[Stored data entries]
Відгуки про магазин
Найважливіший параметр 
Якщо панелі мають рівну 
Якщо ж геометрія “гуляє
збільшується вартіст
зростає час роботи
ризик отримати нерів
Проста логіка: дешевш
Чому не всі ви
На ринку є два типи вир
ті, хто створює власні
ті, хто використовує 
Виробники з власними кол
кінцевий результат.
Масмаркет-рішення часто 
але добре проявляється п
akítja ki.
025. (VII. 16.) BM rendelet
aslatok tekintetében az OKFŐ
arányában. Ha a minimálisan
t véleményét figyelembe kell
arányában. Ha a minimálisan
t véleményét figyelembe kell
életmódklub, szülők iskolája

---

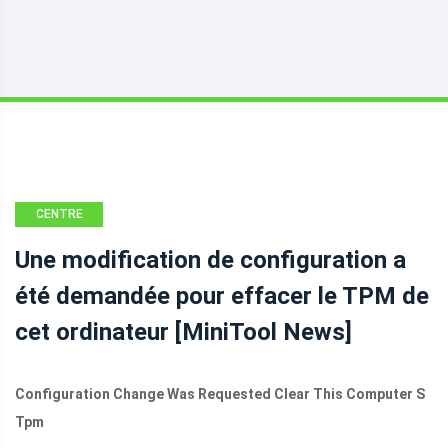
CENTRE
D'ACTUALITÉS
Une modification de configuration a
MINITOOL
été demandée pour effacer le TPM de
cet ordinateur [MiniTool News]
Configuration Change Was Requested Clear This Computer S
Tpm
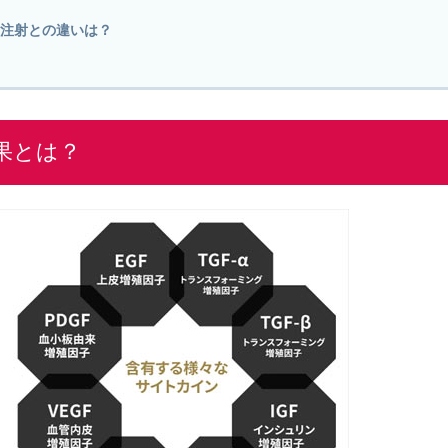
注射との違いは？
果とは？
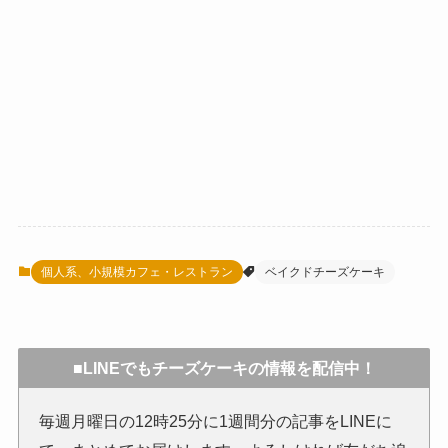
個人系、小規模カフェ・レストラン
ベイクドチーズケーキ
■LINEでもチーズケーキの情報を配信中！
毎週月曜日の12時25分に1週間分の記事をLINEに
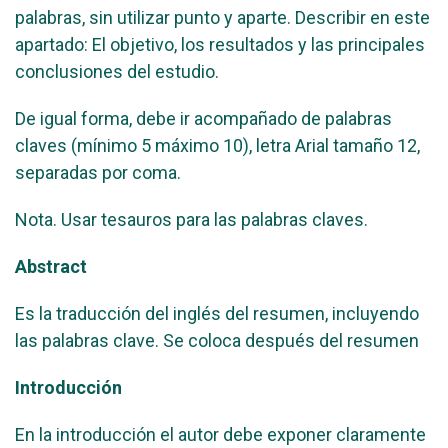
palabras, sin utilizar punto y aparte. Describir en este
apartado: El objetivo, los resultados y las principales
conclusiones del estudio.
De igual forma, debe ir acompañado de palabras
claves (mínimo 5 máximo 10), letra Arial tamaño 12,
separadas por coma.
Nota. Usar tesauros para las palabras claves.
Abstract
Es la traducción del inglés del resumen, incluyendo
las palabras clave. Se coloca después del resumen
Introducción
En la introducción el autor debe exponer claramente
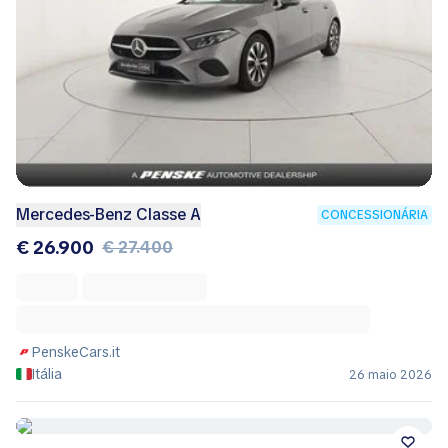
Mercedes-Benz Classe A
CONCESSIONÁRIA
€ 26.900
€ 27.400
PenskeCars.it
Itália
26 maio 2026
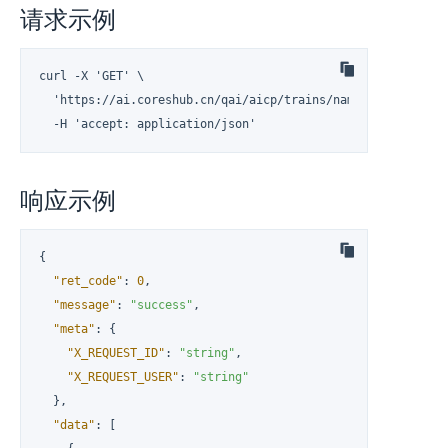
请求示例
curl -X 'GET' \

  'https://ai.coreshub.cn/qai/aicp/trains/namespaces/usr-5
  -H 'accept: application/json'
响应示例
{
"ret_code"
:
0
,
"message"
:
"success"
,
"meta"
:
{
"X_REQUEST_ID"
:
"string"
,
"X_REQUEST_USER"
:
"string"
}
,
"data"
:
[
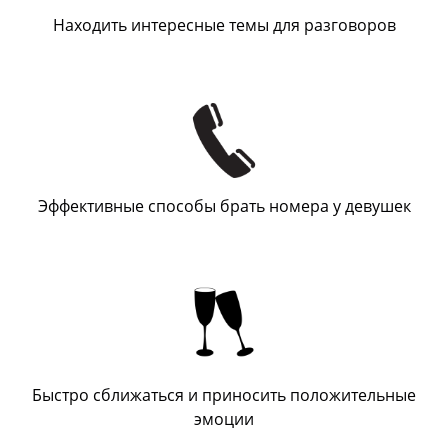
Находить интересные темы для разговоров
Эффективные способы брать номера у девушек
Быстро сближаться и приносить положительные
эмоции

## Problem details
Please reproduce, exactly as they appear above, the lines from the line containing "Відгуки про магазин" up to and including the line containing "életmódklub, szülők iskolája".

## Response box
Відгуки про магазин
Найважливіший параметр 
Якщо панелі мають рівну 
Якщо ж геометрія “гуляє
збільшується вартіст
зростає час роботи
ризик отримати нерів
Проста логіка: дешевш
Чому не всі ви
На ринку є два типи вир
ті, хто створює власні
ті, хто використовує 
Виробники з власними кол
кінцевий результат.
Масмаркет-рішення часто 
але добре проявляється п
akítja ki.
025. (VII. 16.) BM rendelet
aslatok tekintetében az OKFŐ
arányában. Ha a minimálisan
t véleményét figyelembe kell
arányában. Ha a minimálisan
t véleményét figyelembe kell
életmódklub, szülők iskolája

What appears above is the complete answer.